━━━━━ EXTRACTED DATA
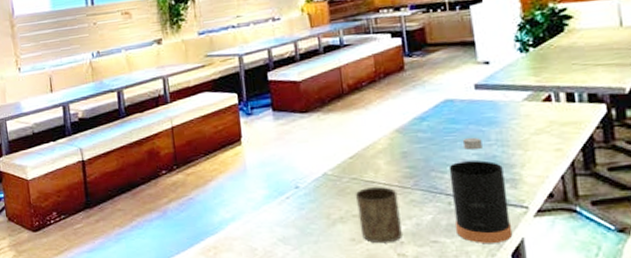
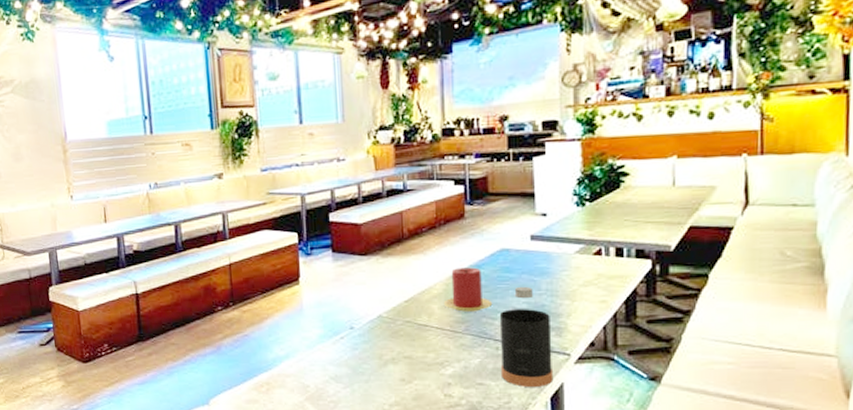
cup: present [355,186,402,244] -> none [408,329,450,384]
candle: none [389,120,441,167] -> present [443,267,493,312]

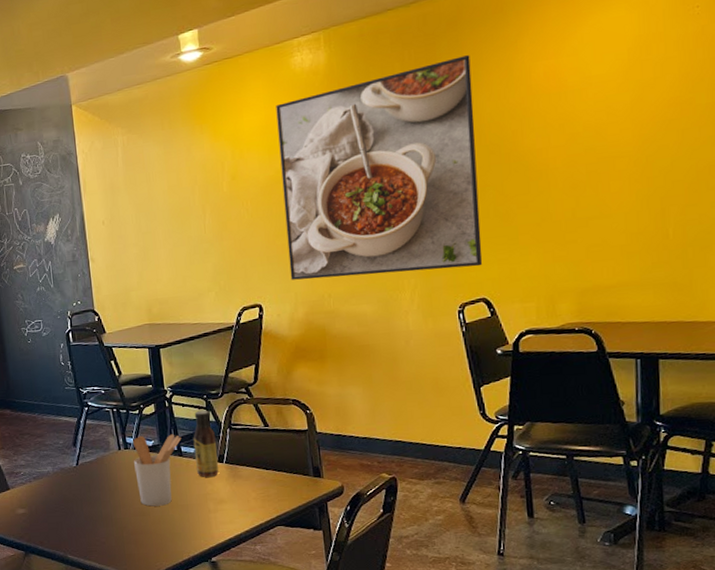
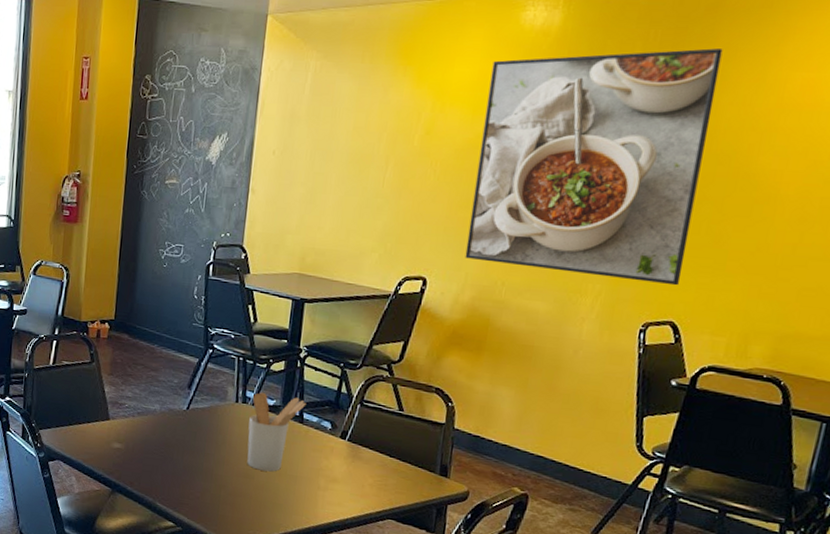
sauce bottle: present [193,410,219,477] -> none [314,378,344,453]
━━━━━━━━━━
━━━━━ EXTRACTED DATA
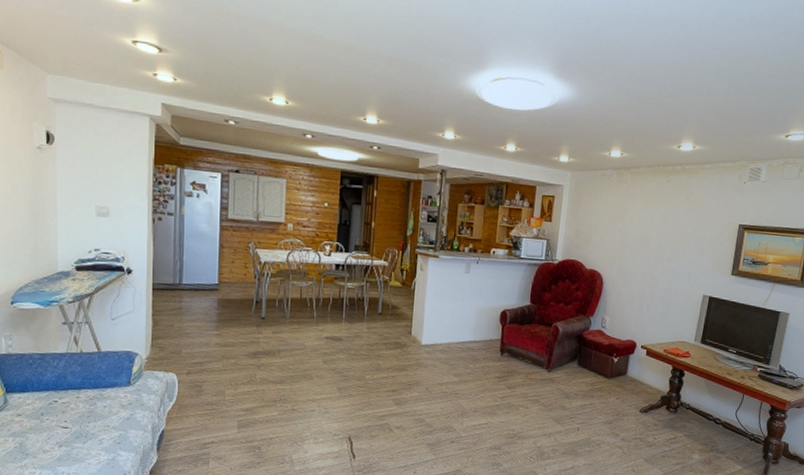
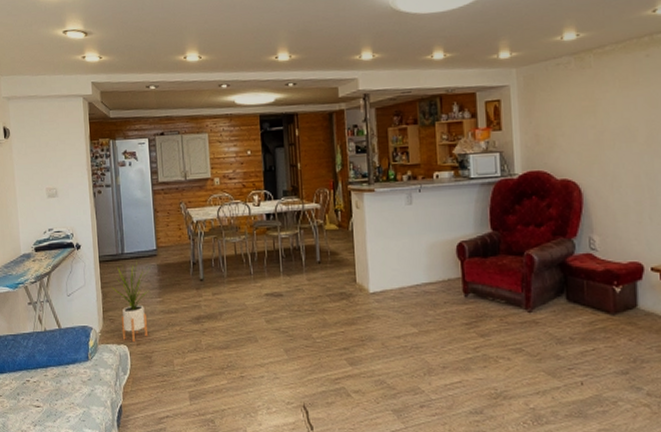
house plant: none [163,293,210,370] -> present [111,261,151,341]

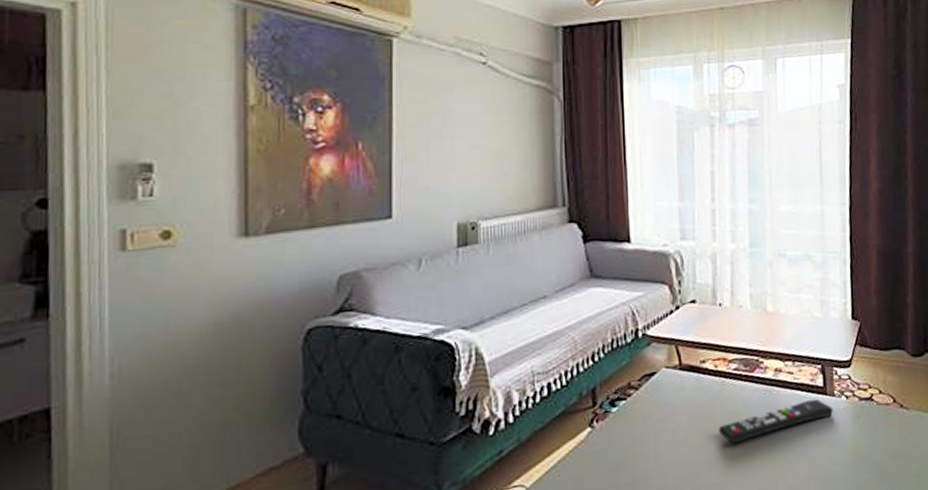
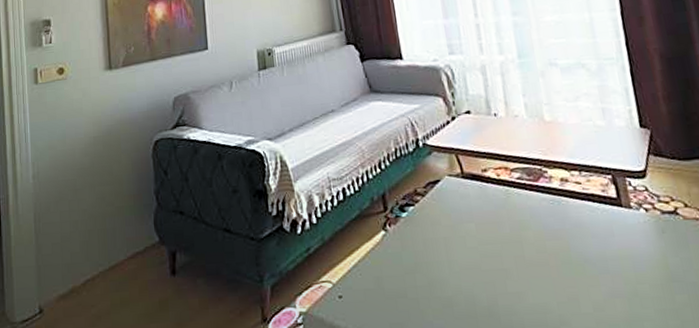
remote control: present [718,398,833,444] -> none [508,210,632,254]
━━━━━━━━━━
= WHAT TO PRODUCE =
Please return the data above exactly as it stands from the line with "cup: present [355,186,402,244]" to the line with "sauce bottle: present", keeping both of those lines but none of the pictures.

= EXERCISE RESULT =
cup: present [355,186,402,244] -> none [408,329,450,384]
candle: none [389,120,441,167] -> present [443,267,493,312]

sauce bottle: present [193,410,219,477] -> none [314,378,344,453]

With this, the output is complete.